Я знал, что товарищ мой выполнял когда-то так называемый «советский интернациональный долг», поэтому решил слегка подколоть.

- Уж не себя ли имеешь в виду?

- А то! – подтвердил он и, не среагировав на подкол, продолжил. – Бросили в глубокую яму (зинданом они называли), где оказалось еще трое – немец, американец и француз. Короче, получился полный интернационал. На другой день, рано по утру нас выволокли наверх и привели на площадь перед мечетью. Вижу: дело – дрянь. То есть, секир-башка будет. Сам знаешь, какое правосудие у мусульман. Стою рядом с товарищами по судьбе, стою смиренно, будто телок перед кончиной, стою и глазею на оборванных афганцев, окруживших нас. Помирать не хочется, а что сделаешь? Только и остается, что вздыхать. Тут выходит вперед (видимо, вождь племени) плюгавенький такой талиб, а за ним семенит толмач. Вождь, сверкая глазищами, что-то бормотнул по-своему очень короткое, а толмач перевел еще короче: шариатский суд, дескать, решил резать шею неверным. Мы, пряча свою слабость, лишь обменялись взглядами, угодливо демонстрируя христианское смирение: против судьбы, мол, не попрешь. Вождь, ожидавший, что мы падем ему в ноги и запросим пощады, засверкал глазищами пуще прежнего, и буркнул что-то. Толмач говорит: «Вождь, желая быть милосердным, готов напоследок выполнить одно лишь желание».
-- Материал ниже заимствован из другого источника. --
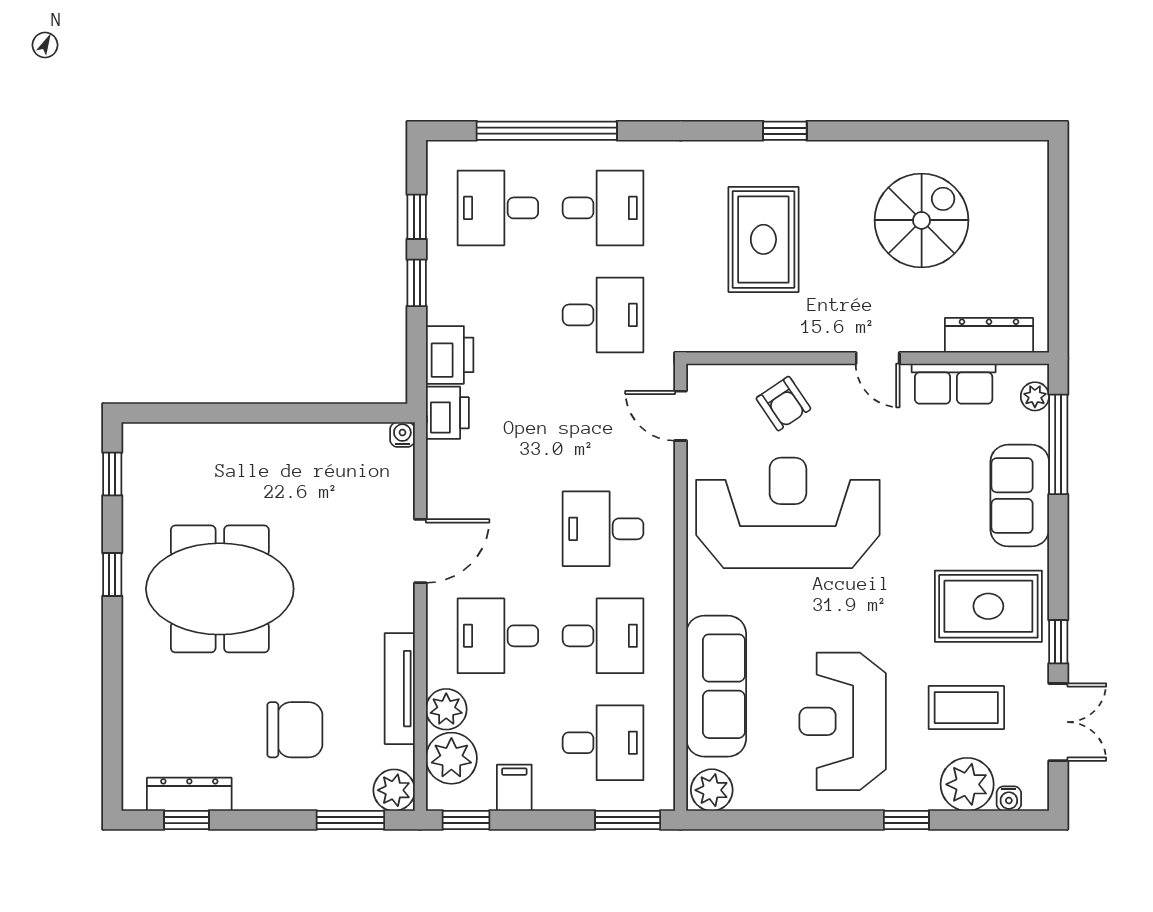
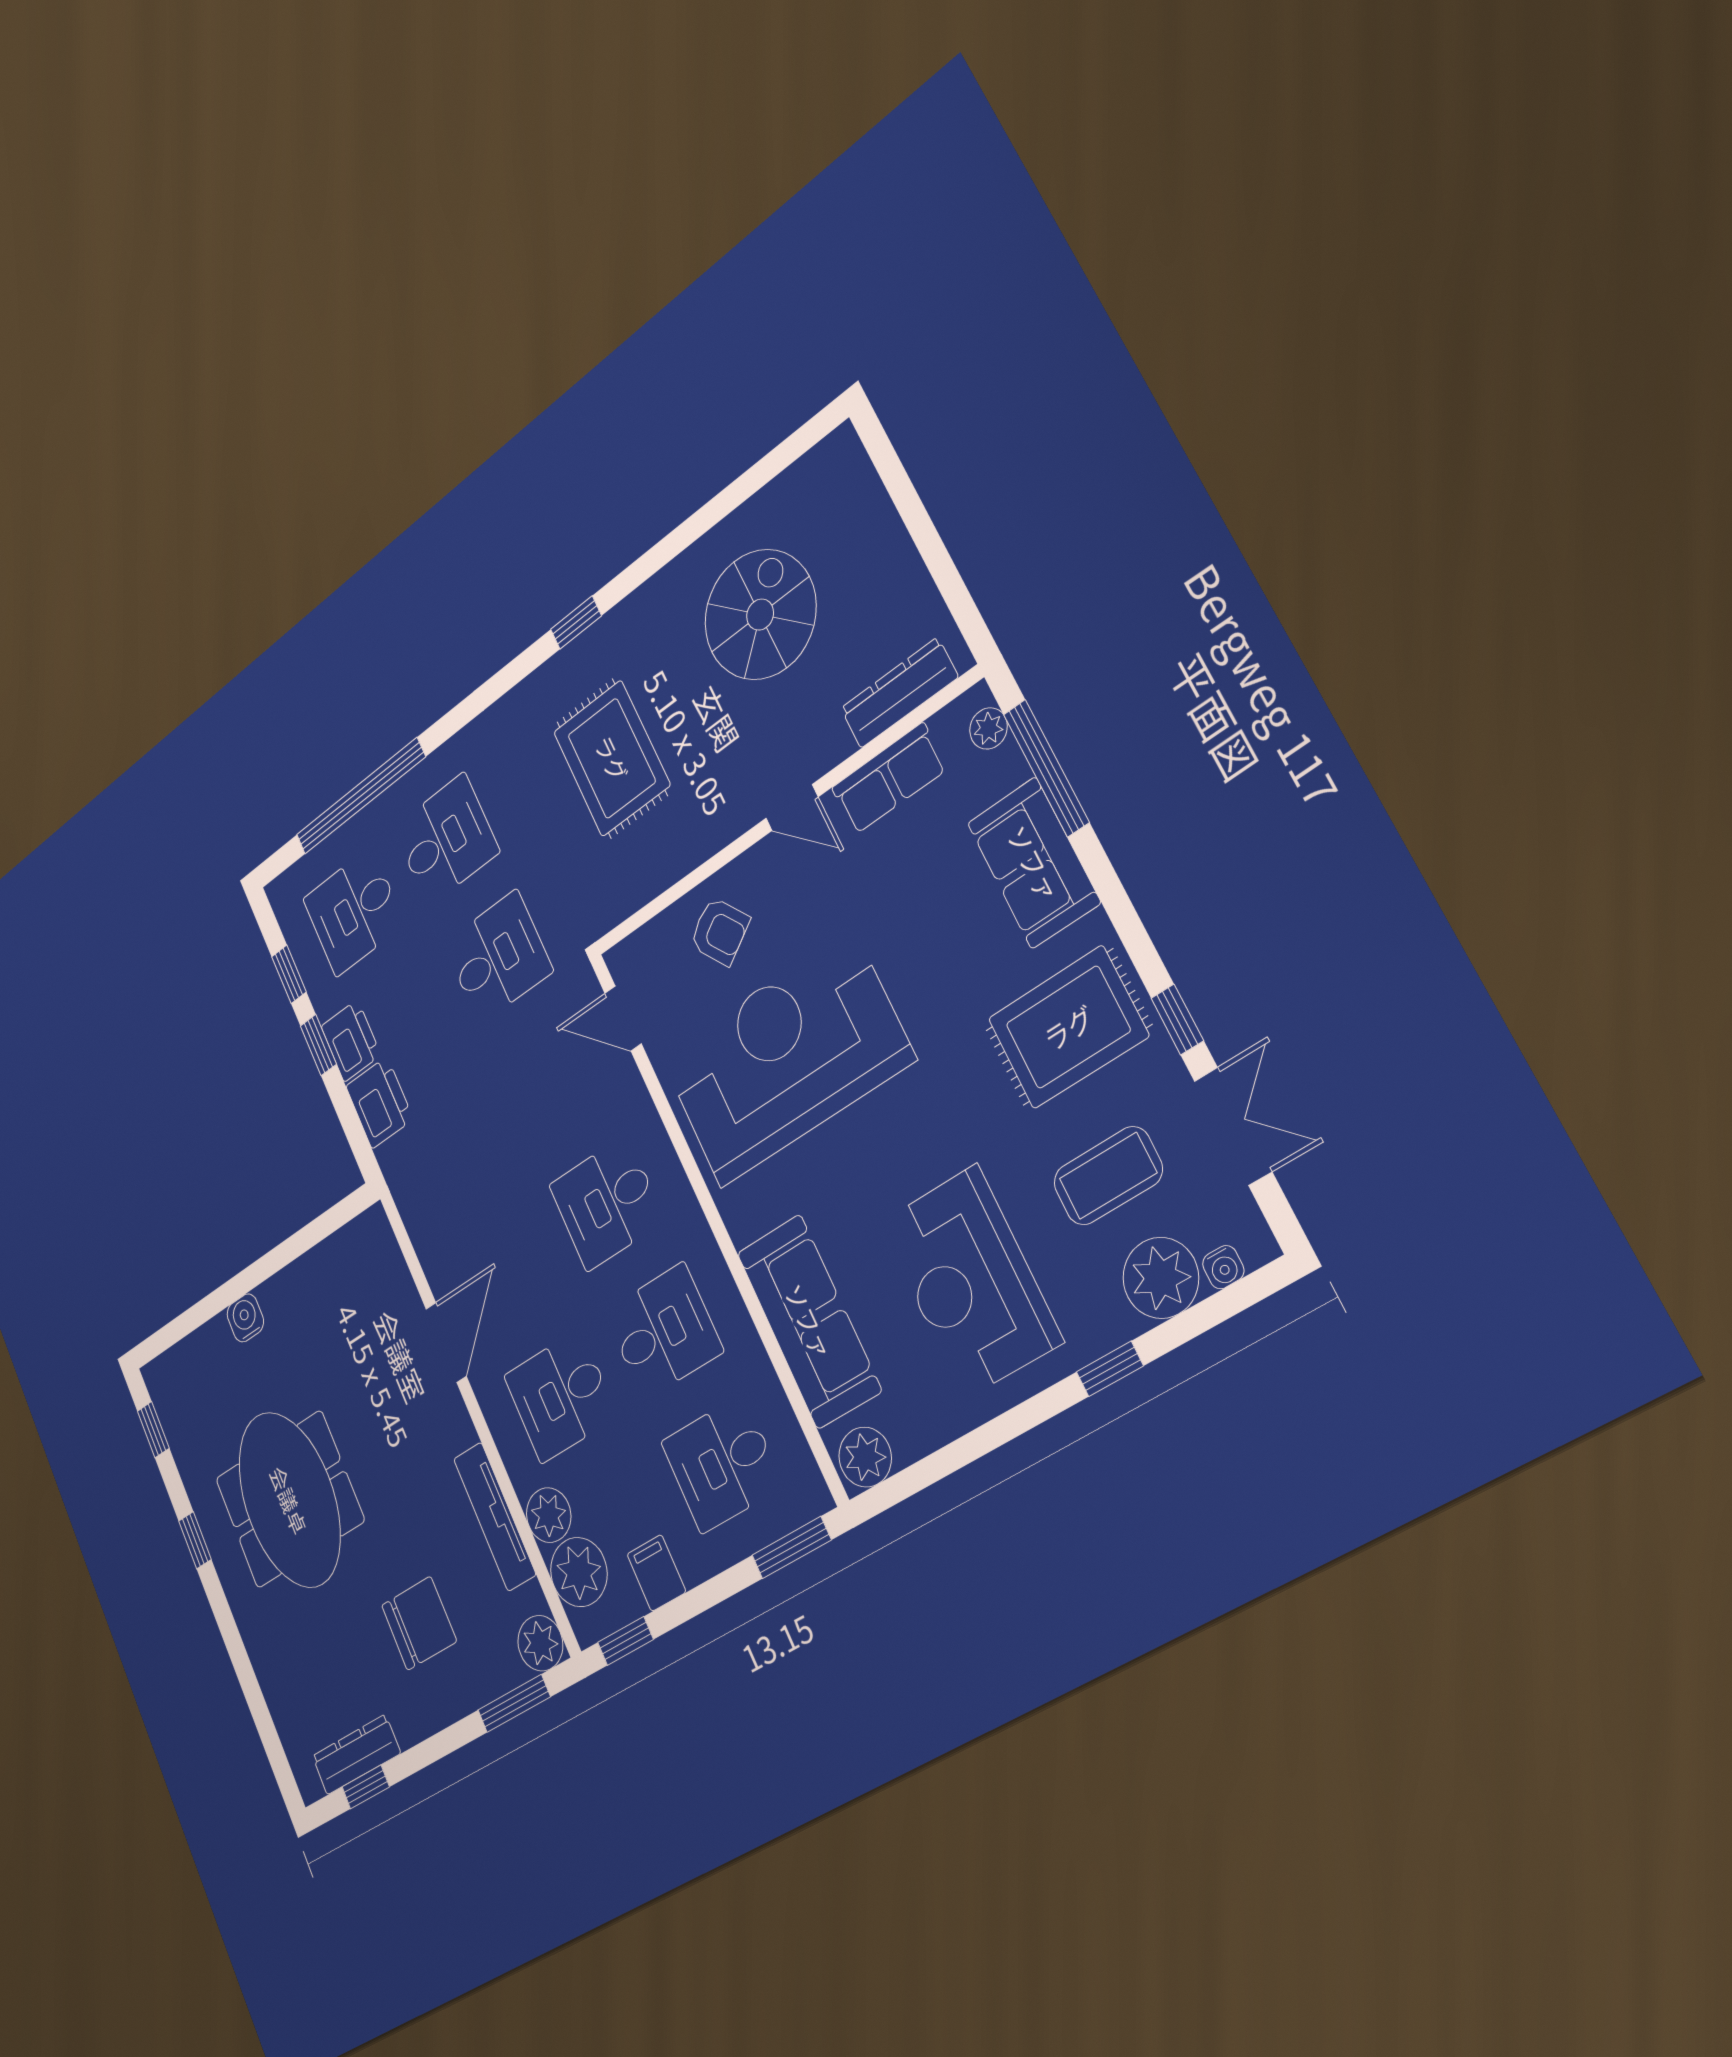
printer: (447, 413) -> (351, 1041), moved
water cooler: (402, 435) -> (245, 1318), moved, width x1.38, depth x1.38
meeting table: (220, 589) -> (289, 1500), turned 90
desk: (603, 743) -> (722, 1464), turned 180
- Желаю, - говорит американец, - выкурить хорошую гаванскую сигару.

Желание его тотчас же исполнили.

- Хочу, - говорит француз, - нашего шампанского.

Принесли бокал шампанского.

- А мне, - говорит немец, - баночку пивка баварского – свеженького и холодненького.

Исполнили и его желание. Пришел мой черед. Я стою и молчу. Толмач спрашивает:

- Ну, а ты, неверный, чего бы хотел. Может, водочки русской, а?

Я отрицательно мотнул головой.

- Не желаю.

- А что тогда тебе надо?

- Хорошего пинка под зад, - отвечаю я.

Вижу: товарищи по несчастью удивлены, но того больше, прослушав толмача, удивлен вождь. Толмач говорит:

- Шутишь, да? Вождь сердится и велит тебе за то первым сделать секир-башка.

- Воля ваша, - отвечаю я, - но я не шучу.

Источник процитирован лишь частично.